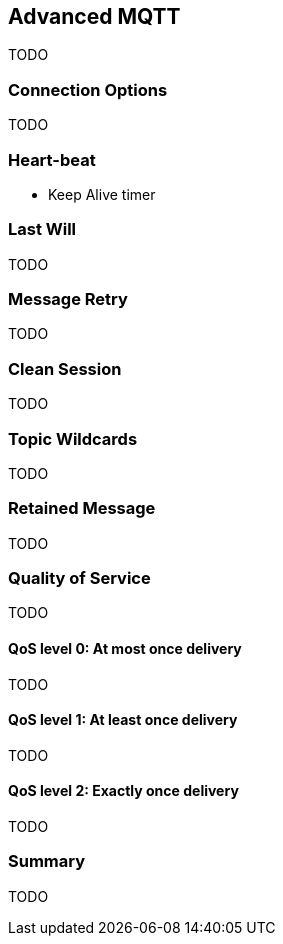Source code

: [[ch_advanced_mqtt]]
== Advanced MQTT

[role="lead"]
TODO

=== Connection Options

TODO 

=== Heart-beat

* Keep Alive timer

=== Last Will

TODO

=== Message Retry

TODO

=== Clean Session

TODO

=== Topic Wildcards

TODO

=== Retained Message

TODO

=== Quality of Service

TODO

==== QoS level 0: At most once delivery

TODO

==== QoS level 1: At least once delivery

TODO

==== QoS level 2: Exactly once delivery

TODO

=== Summary

TODO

▸ **AIM OF THE TASK**: Your task is to copy every line in the entries that holds the string "once".

▸ **ANSWER FOR THIS EXERCISE**:
==== QoS level 0: At most once delivery
==== QoS level 1: At least once delivery
==== QoS level 2: Exactly once delivery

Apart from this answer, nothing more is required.